> **THE TASK**
Determine the count of lines in the following entries that contain the string "logic". Write only the number.

> **PROVIDED RECORDS**

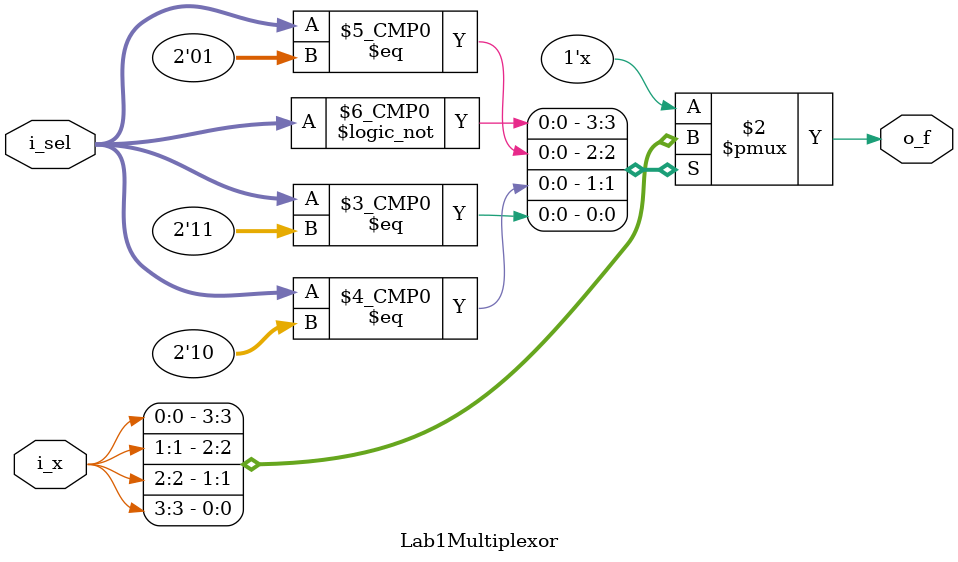
<source format=sv>
`timescale 1ns / 1ps


module Lab1Multiplexor(
        input logic [3:0] i_x,
        input logic [1:0] i_sel,
        output logic o_f
    );
always @ (*) begin
    case (i_sel)
        0: o_f = i_x[0];
        1: o_f = i_x[1];
        2: o_f = i_x[2];
        3: o_f = i_x[3];
        default : o_f = 0;
    endcase
end

endmodule

</source>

> **EXERCISE RESPONSE**
3